:: WHAT TO WORK ON ::
Print the entries below word for word; the pictures stay out of your copy.

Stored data
---------------
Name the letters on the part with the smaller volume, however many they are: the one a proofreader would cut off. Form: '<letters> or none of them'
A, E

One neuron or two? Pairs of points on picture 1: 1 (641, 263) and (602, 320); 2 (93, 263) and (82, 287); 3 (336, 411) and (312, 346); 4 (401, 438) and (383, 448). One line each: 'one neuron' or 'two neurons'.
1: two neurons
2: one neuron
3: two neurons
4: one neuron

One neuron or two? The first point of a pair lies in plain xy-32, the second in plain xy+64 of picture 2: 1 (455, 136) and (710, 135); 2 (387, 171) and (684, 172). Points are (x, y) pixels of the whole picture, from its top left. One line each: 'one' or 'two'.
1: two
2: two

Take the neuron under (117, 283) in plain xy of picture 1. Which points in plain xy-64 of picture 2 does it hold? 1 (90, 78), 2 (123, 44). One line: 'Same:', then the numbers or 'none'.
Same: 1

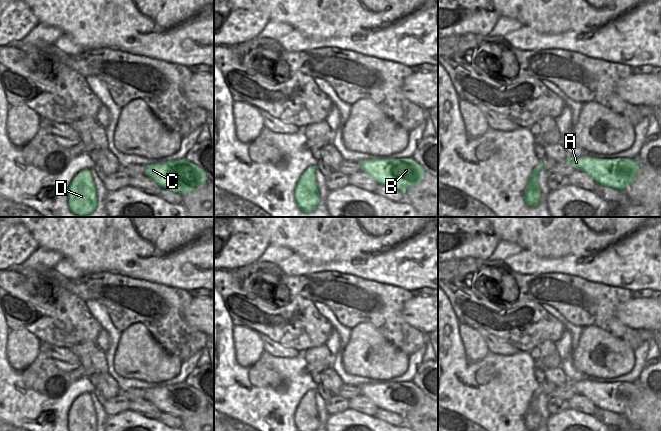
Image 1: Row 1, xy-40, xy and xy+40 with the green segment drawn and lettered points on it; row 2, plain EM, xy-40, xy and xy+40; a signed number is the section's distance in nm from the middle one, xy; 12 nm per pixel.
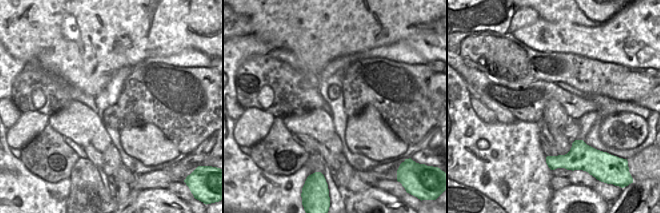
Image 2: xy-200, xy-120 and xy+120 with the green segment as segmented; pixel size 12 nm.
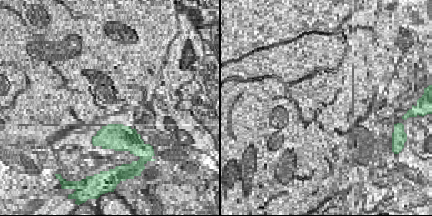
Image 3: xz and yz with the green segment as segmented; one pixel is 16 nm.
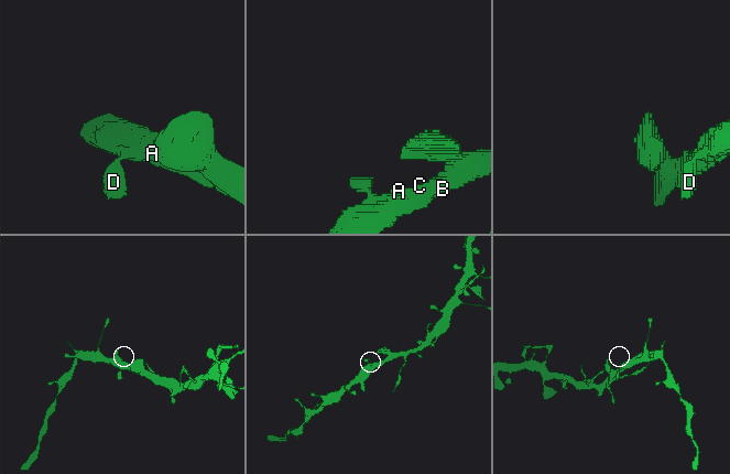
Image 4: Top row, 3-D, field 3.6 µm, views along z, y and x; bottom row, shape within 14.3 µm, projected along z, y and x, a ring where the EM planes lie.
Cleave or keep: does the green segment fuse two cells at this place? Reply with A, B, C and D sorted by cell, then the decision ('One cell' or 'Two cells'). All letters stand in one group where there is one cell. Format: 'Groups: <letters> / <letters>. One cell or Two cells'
Groups: A B C D. One cell

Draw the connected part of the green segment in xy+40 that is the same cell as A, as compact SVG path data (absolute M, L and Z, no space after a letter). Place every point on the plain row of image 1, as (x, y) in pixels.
M567 379L565 384L578 395L588 398L597 408L624 414L632 407L639 395L639 389L634 383L600 383L592 380L573 382Z

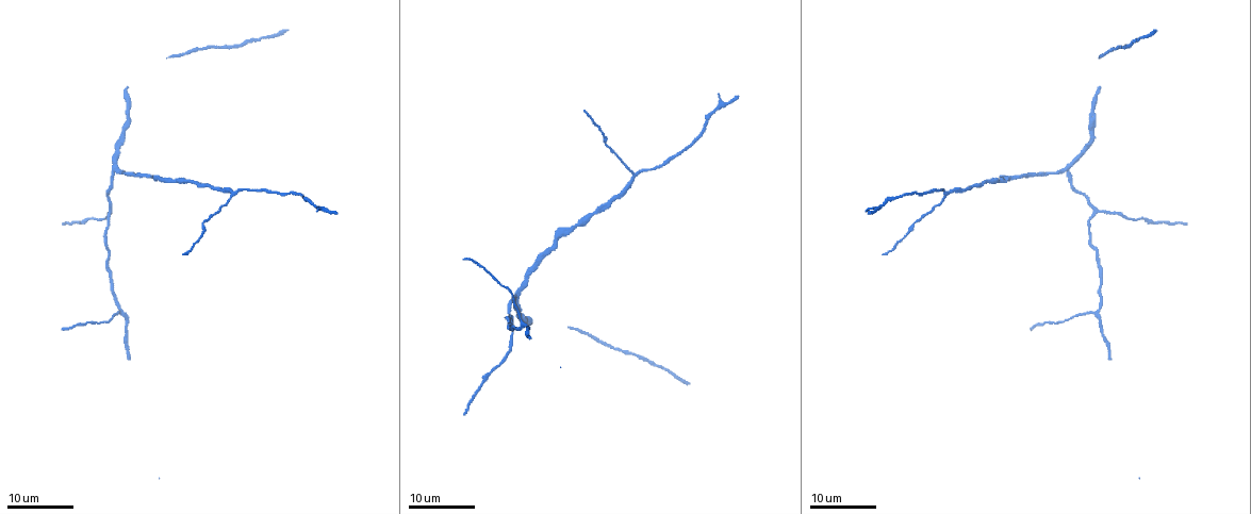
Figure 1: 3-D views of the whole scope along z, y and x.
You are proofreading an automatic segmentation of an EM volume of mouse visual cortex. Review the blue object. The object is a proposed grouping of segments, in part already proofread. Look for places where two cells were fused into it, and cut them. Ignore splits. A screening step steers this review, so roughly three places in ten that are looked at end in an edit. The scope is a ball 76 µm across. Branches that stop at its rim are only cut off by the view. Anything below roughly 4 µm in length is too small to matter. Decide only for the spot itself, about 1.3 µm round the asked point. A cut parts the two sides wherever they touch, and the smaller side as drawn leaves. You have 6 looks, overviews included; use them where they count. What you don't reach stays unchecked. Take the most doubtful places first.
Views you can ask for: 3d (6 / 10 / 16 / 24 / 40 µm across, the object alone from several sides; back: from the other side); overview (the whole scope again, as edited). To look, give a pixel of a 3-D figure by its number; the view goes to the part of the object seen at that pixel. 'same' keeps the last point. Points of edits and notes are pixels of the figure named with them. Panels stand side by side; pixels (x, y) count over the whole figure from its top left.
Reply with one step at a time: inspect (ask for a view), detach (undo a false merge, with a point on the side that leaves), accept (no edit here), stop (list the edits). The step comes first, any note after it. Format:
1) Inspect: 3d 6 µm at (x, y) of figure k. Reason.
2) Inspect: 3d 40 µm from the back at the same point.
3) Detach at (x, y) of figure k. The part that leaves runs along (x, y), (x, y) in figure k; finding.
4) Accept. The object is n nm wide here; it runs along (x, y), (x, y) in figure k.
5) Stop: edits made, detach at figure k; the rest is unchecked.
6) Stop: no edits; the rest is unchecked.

Inspect: 3d 16 µm at (524, 321) of figure 1. Three arms meet.

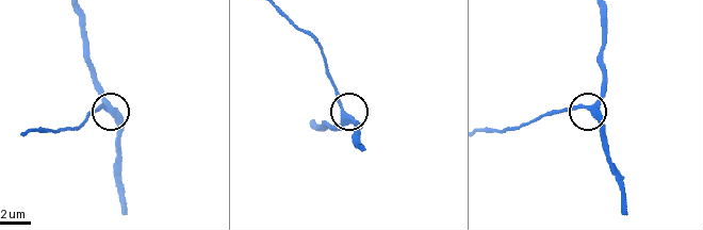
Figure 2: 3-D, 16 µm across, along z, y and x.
Inspect: 3d 6 µm at (586, 108) of figure 2.

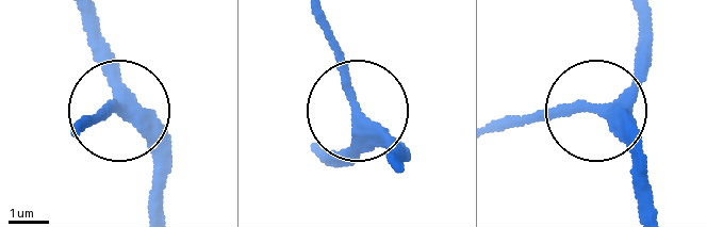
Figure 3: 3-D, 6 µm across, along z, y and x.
Accept. The object is 300 nm wide here; it runs along (317, 152), (345, 148), (355, 131), (345, 61), (324, 13) in figure 3; all the same cell.

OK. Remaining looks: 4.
Inspect: 3d 24 µm at (632, 172) of figure 1. Arms part here.

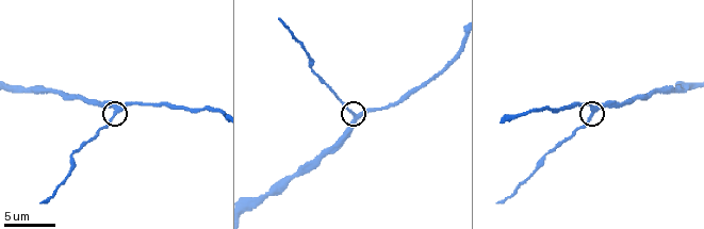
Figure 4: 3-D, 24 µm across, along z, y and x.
Inspect: 3d 6 µm at (355, 115) of figure 4.

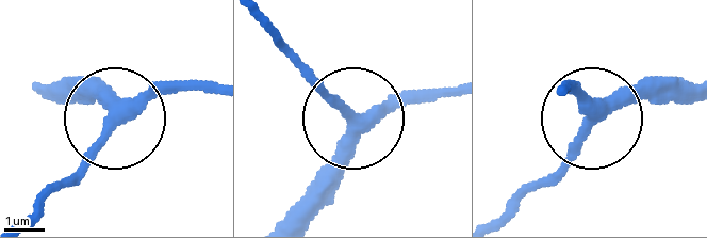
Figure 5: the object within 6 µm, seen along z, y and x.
Inspect: 3d 6 µm from the back at (589, 121) of figure 5.

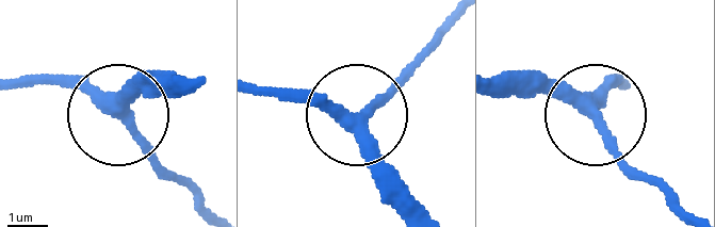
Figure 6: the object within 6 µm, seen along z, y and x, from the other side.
Accept. The side arm is 16 µm long; it runs along (431, 214), (366, 123), (417, 65) in figure 6; all the same cell.

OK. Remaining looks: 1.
Stop: no edits; the rest is unchecked.

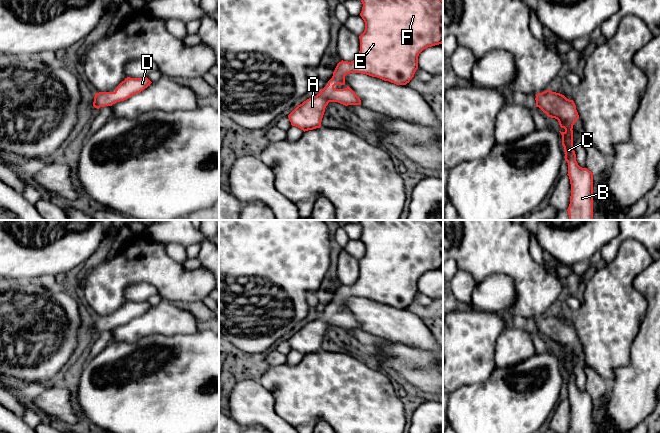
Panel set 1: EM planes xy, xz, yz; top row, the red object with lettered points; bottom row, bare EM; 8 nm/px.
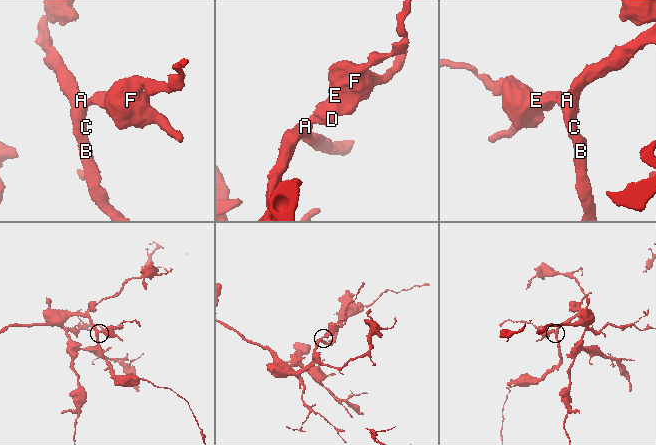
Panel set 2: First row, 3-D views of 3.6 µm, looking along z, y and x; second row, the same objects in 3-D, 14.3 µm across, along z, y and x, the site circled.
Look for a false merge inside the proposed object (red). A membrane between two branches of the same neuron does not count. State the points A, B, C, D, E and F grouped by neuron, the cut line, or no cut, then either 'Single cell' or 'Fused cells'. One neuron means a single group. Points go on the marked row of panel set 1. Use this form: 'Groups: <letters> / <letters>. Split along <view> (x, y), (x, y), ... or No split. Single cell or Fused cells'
Groups: A B C D E F. No split. Single cell

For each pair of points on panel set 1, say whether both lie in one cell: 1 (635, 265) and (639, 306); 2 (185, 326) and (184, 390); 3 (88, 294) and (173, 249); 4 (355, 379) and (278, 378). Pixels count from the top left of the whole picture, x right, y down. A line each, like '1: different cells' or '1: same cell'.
1: same cell
2: different cells
3: different cells
4: same cell

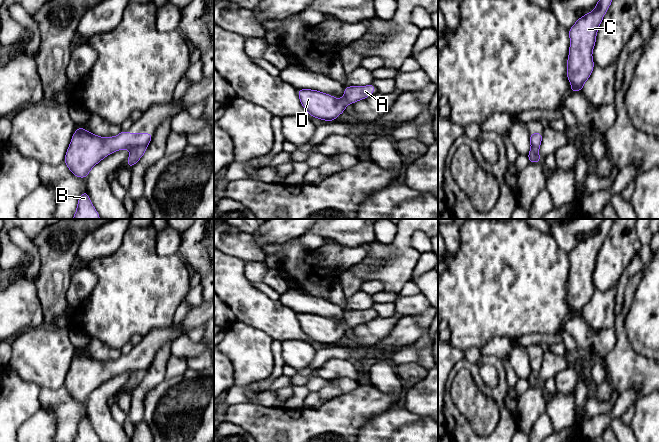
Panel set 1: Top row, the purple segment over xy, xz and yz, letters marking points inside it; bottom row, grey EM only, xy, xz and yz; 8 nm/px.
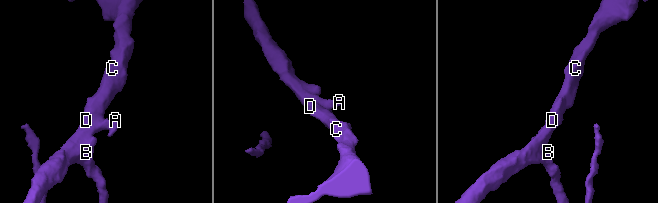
---------------
:: EXPECTED OUTPUT ::
Name the letters on the part with the smaller volume, however many they are: the one a proofreader would cut off. Form: '<letters> or none of them'
A, E

One neuron or two? Pairs of points on picture 1: 1 (641, 263) and (602, 320); 2 (93, 263) and (82, 287); 3 (336, 411) and (312, 346); 4 (401, 438) and (383, 448). One line each: 'one neuron' or 'two neurons'.
1: two neurons
2: one neuron
3: two neurons
4: one neuron

One neuron or two? The first point of a pair lies in plain xy-32, the second in plain xy+64 of picture 2: 1 (455, 136) and (710, 135); 2 (387, 171) and (684, 172). Points are (x, y) pixels of the whole picture, from its top left. One line each: 'one' or 'two'.
1: two
2: two

Take the neuron under (117, 283) in plain xy of picture 1. Which points in plain xy-64 of picture 2 does it hold? 1 (90, 78), 2 (123, 44). One line: 'Same:', then the numbers or 'none'.
Same: 1

Image 1: Row 1, xy-40, xy and xy+40 with the green segment drawn and lettered points on it; row 2, plain EM, xy-40, xy and xy+40; a signed number is the section's distance in nm from the middle one, xy; 12 nm per pixel.
Image 2: xy-200, xy-120 and xy+120 with the green segment as segmented; pixel size 12 nm.
Image 3: xz and yz with the green segment as segmented; one pixel is 16 nm.
Image 4: Top row, 3-D, field 3.6 µm, views along z, y and x; bottom row, shape within 14.3 µm, projected along z, y and x, a ring where the EM planes lie.
Cleave or keep: does the green segment fuse two cells at this place? Reply with A, B, C and D sorted by cell, then the decision ('One cell' or 'Two cells'). All letters stand in one group where there is one cell. Format: 'Groups: <letters> / <letters>. One cell or Two cells'
Groups: A B C D. One cell

Draw the connected part of the green segment in xy+40 that is the same cell as A, as compact SVG path data (absolute M, L and Z, no space after a letter). Place every point on the plain row of image 1, as (x, y) in pixels.
M567 379L565 384L578 395L588 398L597 408L624 414L632 407L639 395L639 389L634 383L600 383L592 380L573 382Z

Figure 1: 3-D views of the whole scope along z, y and x.
You are proofreading an automatic segmentation of an EM volume of mouse visual cortex. Review the blue object. The object is a proposed grouping of segments, in part already proofread. Look for places where two cells were fused into it, and cut them. Ignore splits. A screening step steers this review, so roughly three places in ten that are looked at end in an edit. The scope is a ball 76 µm across. Branches that stop at its rim are only cut off by the view. Anything below roughly 4 µm in length is too small to matter. Decide only for the spot itself, about 1.3 µm round the asked point. A cut parts the two sides wherever they touch, and the smaller side as drawn leaves. You have 6 looks, overviews included; use them where they count. What you don't reach stays unchecked. Take the most doubtful places first.
Views you can ask for: 3d (6 / 10 / 16 / 24 / 40 µm across, the object alone from several sides; back: from the other side); overview (the whole scope again, as edited). To look, give a pixel of a 3-D figure by its number; the view goes to the part of the object seen at that pixel. 'same' keeps the last point. Points of edits and notes are pixels of the figure named with them. Panels stand side by side; pixels (x, y) count over the whole figure from its top left.
Reply with one step at a time: inspect (ask for a view), detach (undo a false merge, with a point on the side that leaves), accept (no edit here), stop (list the edits). The step comes first, any note after it. Format:
1) Inspect: 3d 6 µm at (x, y) of figure k. Reason.
2) Inspect: 3d 40 µm from the back at the same point.
3) Detach at (x, y) of figure k. The part that leaves runs along (x, y), (x, y) in figure k; finding.
4) Accept. The object is n nm wide here; it runs along (x, y), (x, y) in figure k.
5) Stop: edits made, detach at figure k; the rest is unchecked.
6) Stop: no edits; the rest is unchecked.

Inspect: 3d 16 µm at (524, 321) of figure 1. Three arms meet.

Figure 2: 3-D, 16 µm across, along z, y and x.
Inspect: 3d 6 µm at (586, 108) of figure 2.

Figure 3: 3-D, 6 µm across, along z, y and x.
Accept. The object is 300 nm wide here; it runs along (317, 152), (345, 148), (355, 131), (345, 61), (324, 13) in figure 3; all the same cell.

OK. Remaining looks: 4.
Inspect: 3d 24 µm at (632, 172) of figure 1. Arms part here.

Figure 4: 3-D, 24 µm across, along z, y and x.
Inspect: 3d 6 µm at (355, 115) of figure 4.

Figure 5: the object within 6 µm, seen along z, y and x.
Inspect: 3d 6 µm from the back at (589, 121) of figure 5.

Figure 6: the object within 6 µm, seen along z, y and x, from the other side.
Accept. The side arm is 16 µm long; it runs along (431, 214), (366, 123), (417, 65) in figure 6; all the same cell.

OK. Remaining looks: 1.
Stop: no edits; the rest is unchecked.

Panel set 1: EM planes xy, xz, yz; top row, the red object with lettered points; bottom row, bare EM; 8 nm/px.
Panel set 2: First row, 3-D views of 3.6 µm, looking along z, y and x; second row, the same objects in 3-D, 14.3 µm across, along z, y and x, the site circled.
Look for a false merge inside the proposed object (red). A membrane between two branches of the same neuron does not count. State the points A, B, C, D, E and F grouped by neuron, the cut line, or no cut, then either 'Single cell' or 'Fused cells'. One neuron means a single group. Points go on the marked row of panel set 1. Use this form: 'Groups: <letters> / <letters>. Split along <view> (x, y), (x, y), ... or No split. Single cell or Fused cells'
Groups: A B C D E F. No split. Single cell

For each pair of points on panel set 1, say whether both lie in one cell: 1 (635, 265) and (639, 306); 2 (185, 326) and (184, 390); 3 (88, 294) and (173, 249); 4 (355, 379) and (278, 378). Pixels count from the top left of the whole picture, x right, y down. A line each, like '1: different cells' or '1: same cell'.
1: same cell
2: different cells
3: different cells
4: same cell

Panel set 1: Top row, the purple segment over xy, xz and yz, letters marking points inside it; bottom row, grey EM only, xy, xz and yz; 8 nm/px.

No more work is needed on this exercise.